What to do> From the school profile below, list the names of the houses numbered 1 through 5.

Source text>
----

Location
- Pobee Biney Rd, Takoradi Sekondi-Takoradi, Western Region Ghana
- Coordinates: 04°53′52″N 01°44′59″W﻿ / ﻿4.89778°N 1.74972°W

Information
- Type: Secondary Technical
- Motto: Mente et Manu (With mind and hands)
- Established: 9 August 1909; 116 years ago
- Status: Active
- School district: Sekondi Takoradi Metropolitan Assembly (STMA)
- GES Category: A
- Headmaster: Rev. Kennedy Obeng
- Chaplain: Rev. Aaron Adabo (Methodist)
- Teaching staff: 50
- Grades: Form 1 to 3
- Gender: Boys
- Enrollment: 2700+
- Campus: Residential
- Houses: 1-Ritchie; 2-Vanderpuye; 3-Weston; 4-Opong (formerly Robinson); 5-Aryee; 6-Dodoo; 7-Kennedy; 8-Einstein; 9-Cobbinah; 10-Mensah; 11-Unnamed; 12-Unnamed;
- Colors: Bright yellow walls with crimson structural members and fascia.
- Athletics: Track, field and courts
- Mascot: Mother Tesco - oldest and tallest tree on campus which has recently been cut down.
- Nickname: The Giants/Tescan
- Rival: St John's School.
- National ranking: 3
- Yearbook: The Tescan
- Affiliation: GSTS Alumni Association.

----

Record set>

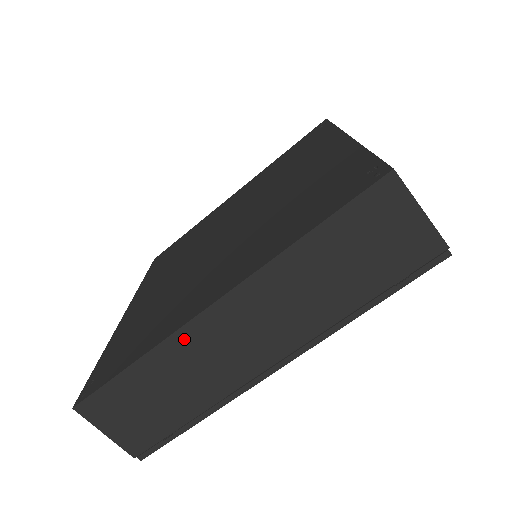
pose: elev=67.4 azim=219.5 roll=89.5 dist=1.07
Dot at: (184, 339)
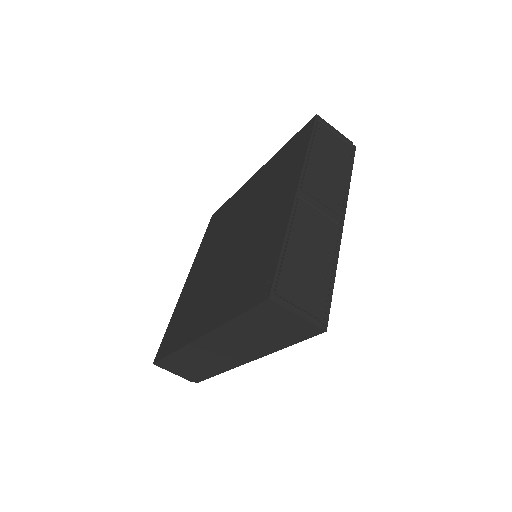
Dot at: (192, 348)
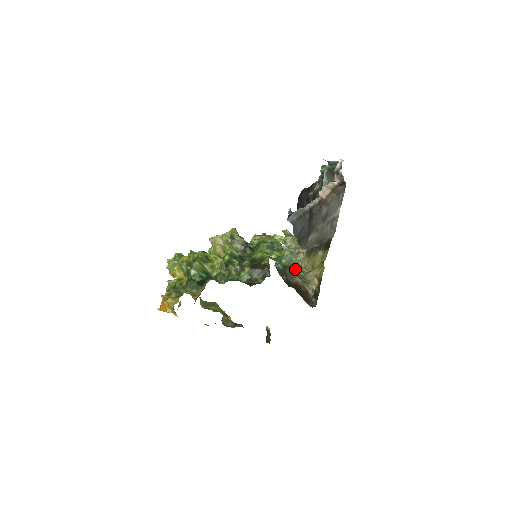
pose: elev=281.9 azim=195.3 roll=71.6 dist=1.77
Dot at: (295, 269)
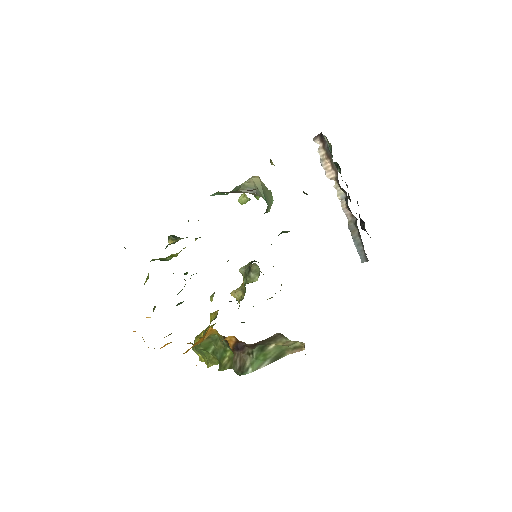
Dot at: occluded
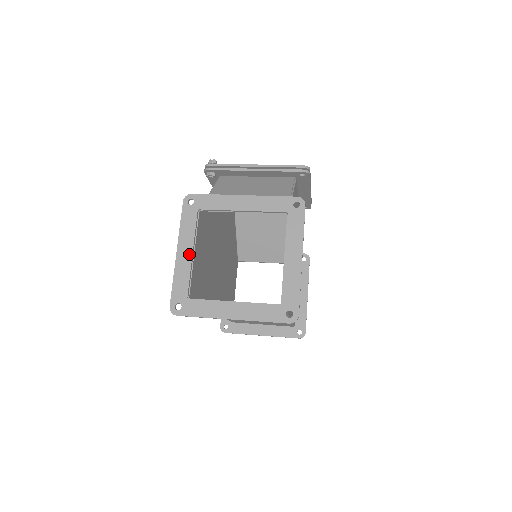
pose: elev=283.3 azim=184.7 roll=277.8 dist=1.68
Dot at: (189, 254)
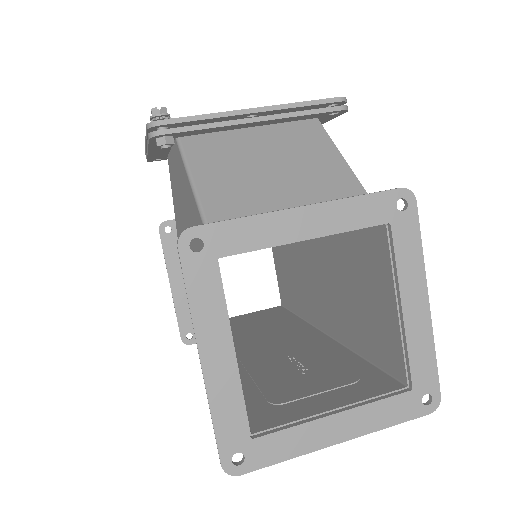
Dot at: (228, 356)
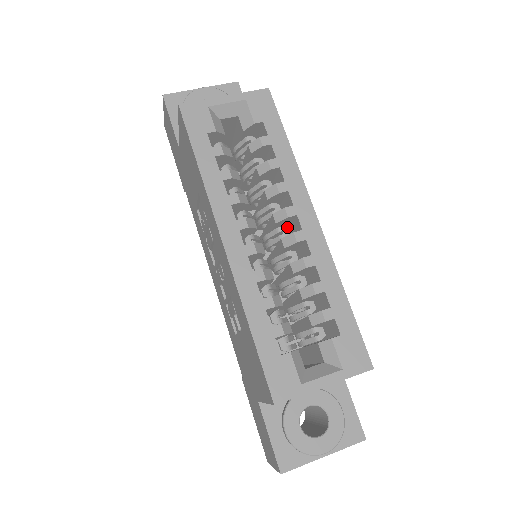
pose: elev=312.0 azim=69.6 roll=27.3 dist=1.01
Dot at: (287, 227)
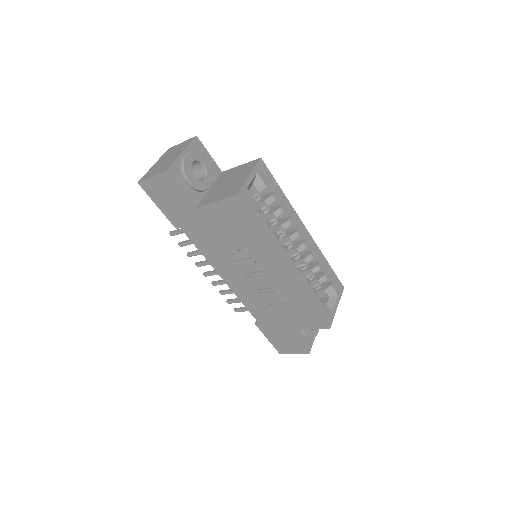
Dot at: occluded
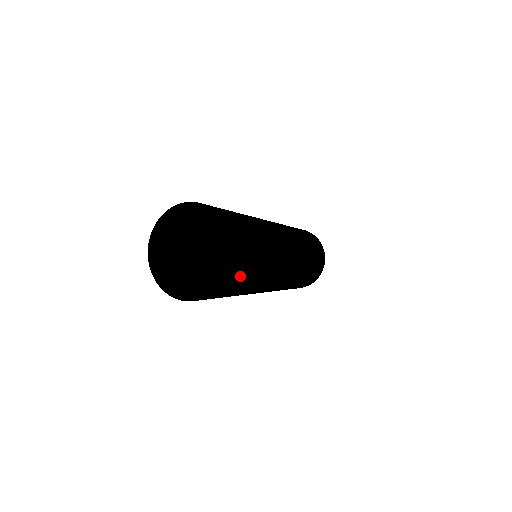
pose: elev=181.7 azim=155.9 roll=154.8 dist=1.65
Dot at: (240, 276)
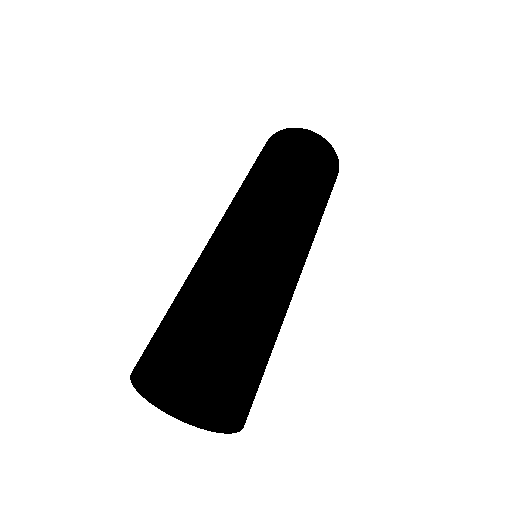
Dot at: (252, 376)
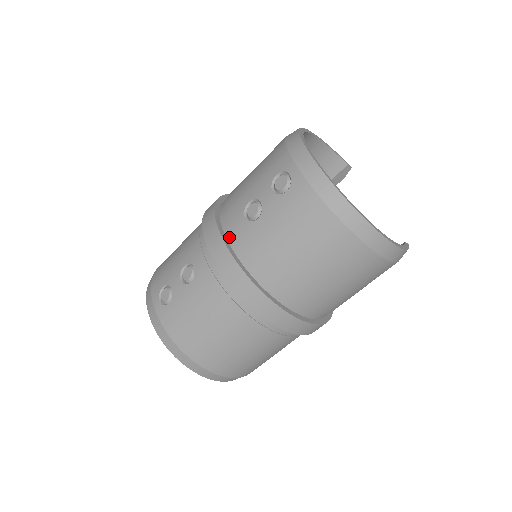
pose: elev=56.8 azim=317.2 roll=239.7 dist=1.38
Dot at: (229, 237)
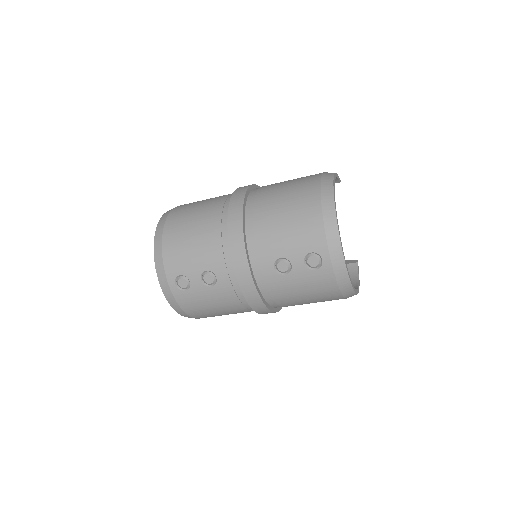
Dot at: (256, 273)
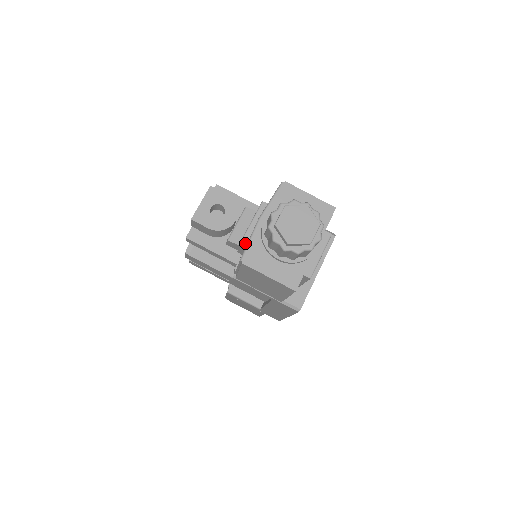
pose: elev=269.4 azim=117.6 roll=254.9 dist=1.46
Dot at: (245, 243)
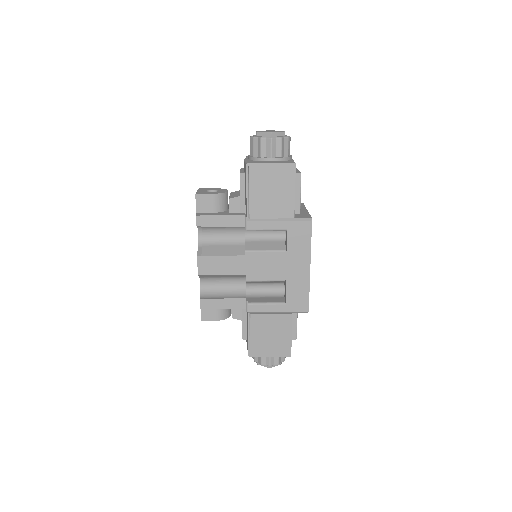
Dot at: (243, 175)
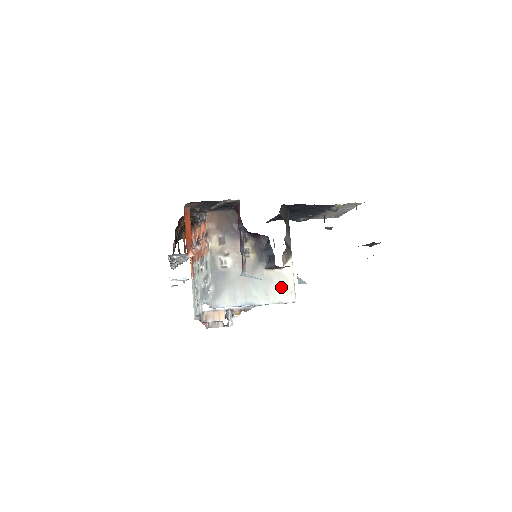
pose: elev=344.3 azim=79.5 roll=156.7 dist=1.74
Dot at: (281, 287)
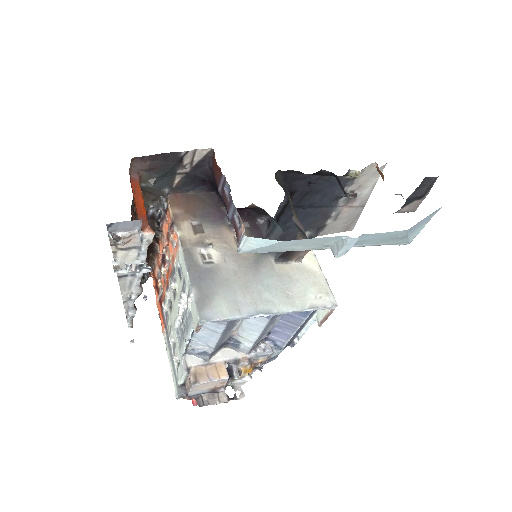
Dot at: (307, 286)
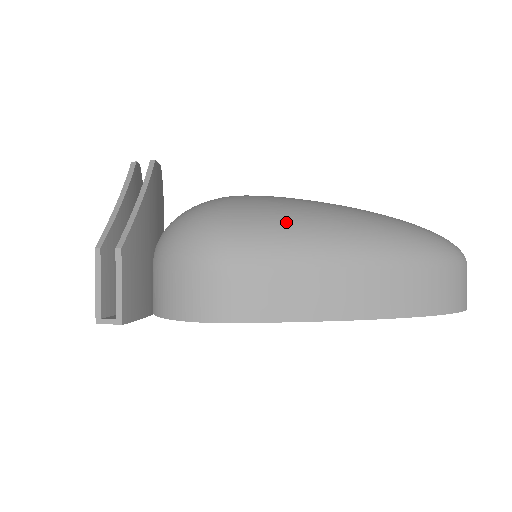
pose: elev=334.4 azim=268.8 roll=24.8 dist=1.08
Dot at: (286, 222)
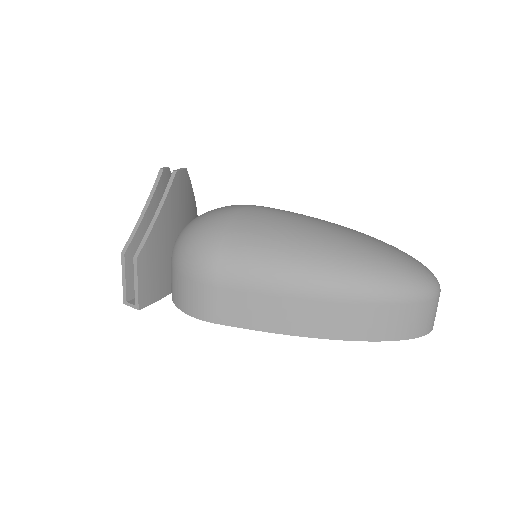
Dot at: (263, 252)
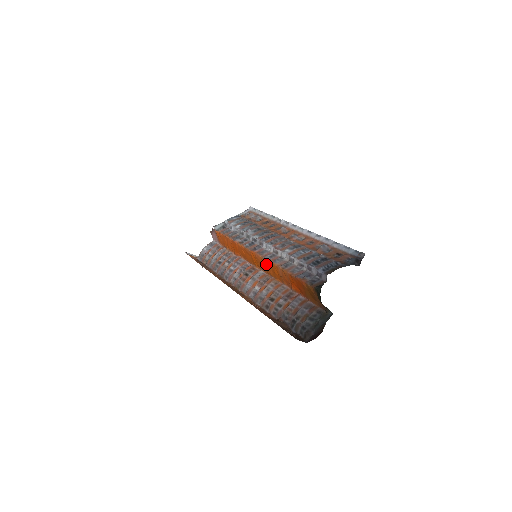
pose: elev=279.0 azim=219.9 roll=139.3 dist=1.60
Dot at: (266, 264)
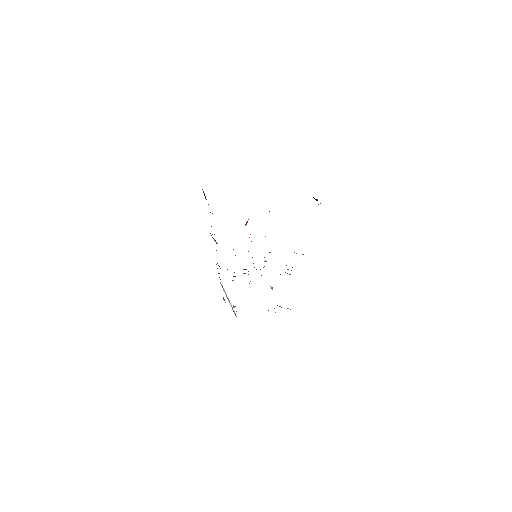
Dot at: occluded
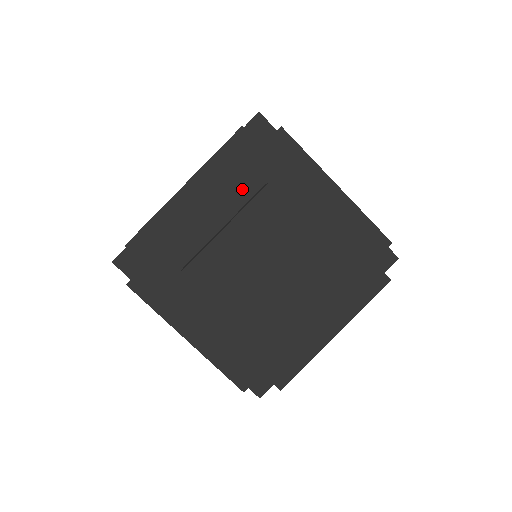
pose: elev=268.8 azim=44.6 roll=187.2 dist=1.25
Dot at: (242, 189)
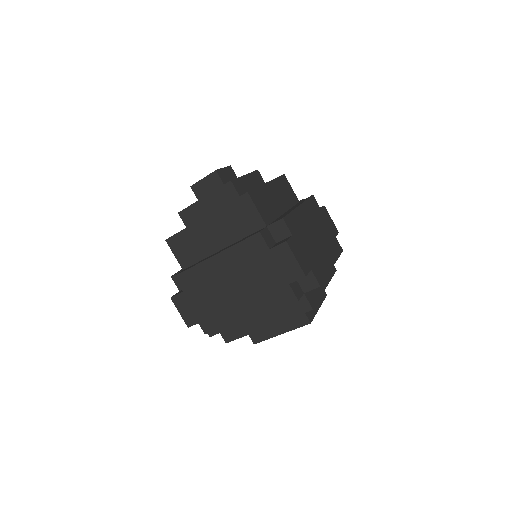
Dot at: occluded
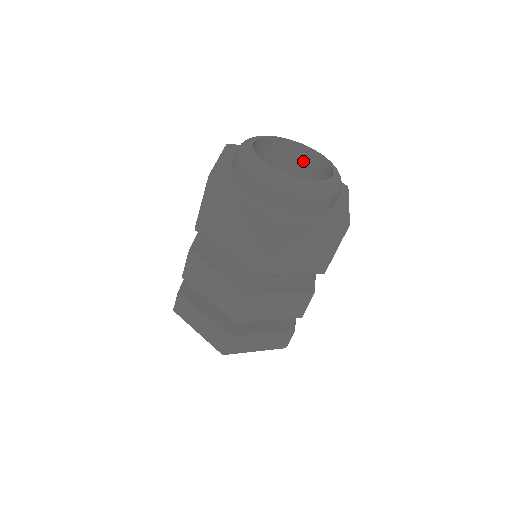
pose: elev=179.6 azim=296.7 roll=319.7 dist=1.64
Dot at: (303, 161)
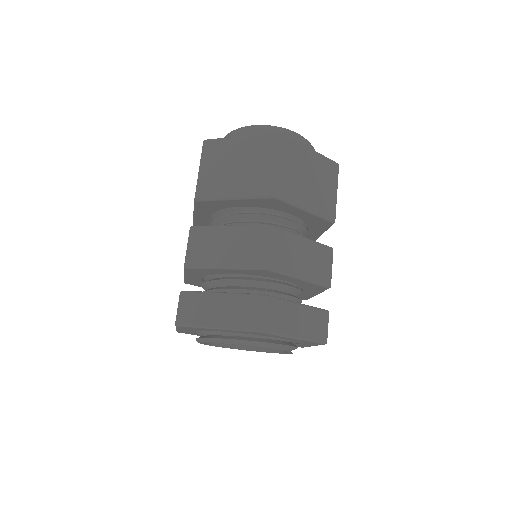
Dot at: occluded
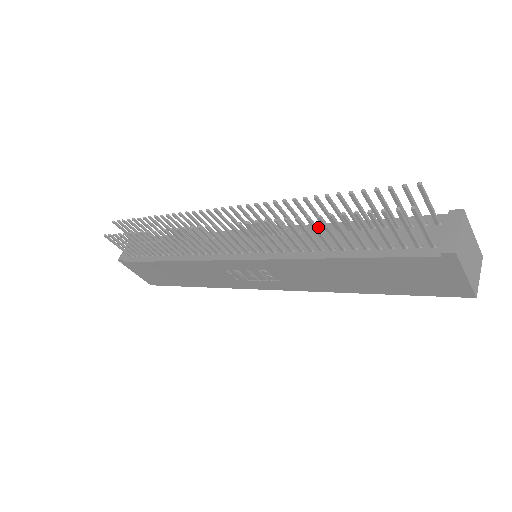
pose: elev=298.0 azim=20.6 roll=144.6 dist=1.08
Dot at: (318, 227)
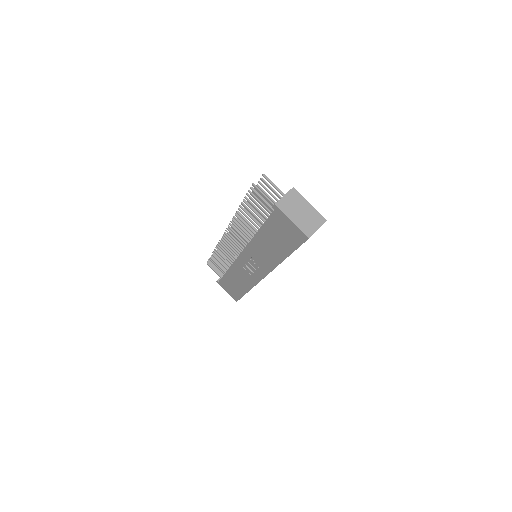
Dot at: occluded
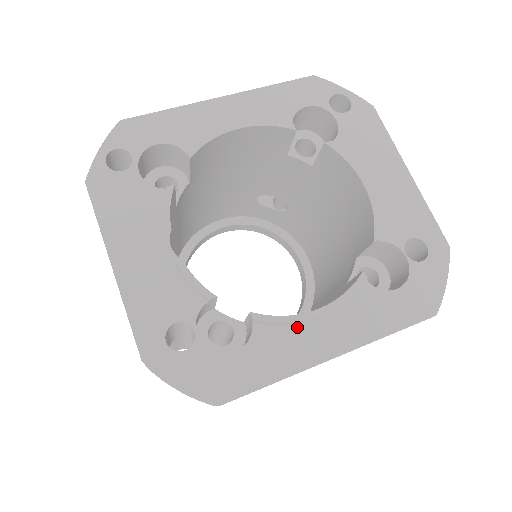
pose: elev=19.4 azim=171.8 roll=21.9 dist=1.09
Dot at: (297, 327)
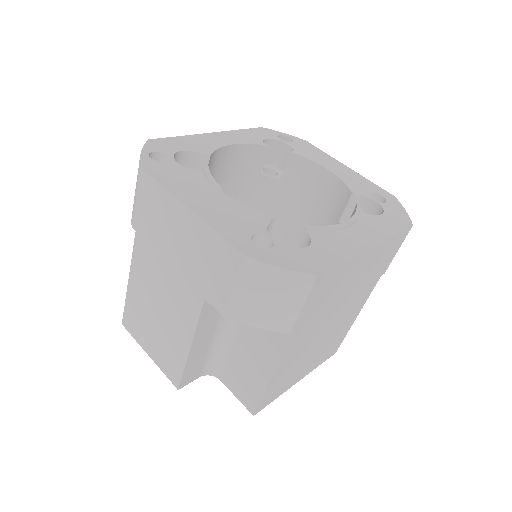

----

Full output> Ritchie, Vanderpuye, Weston, Opong (formerly Robinson), Aryee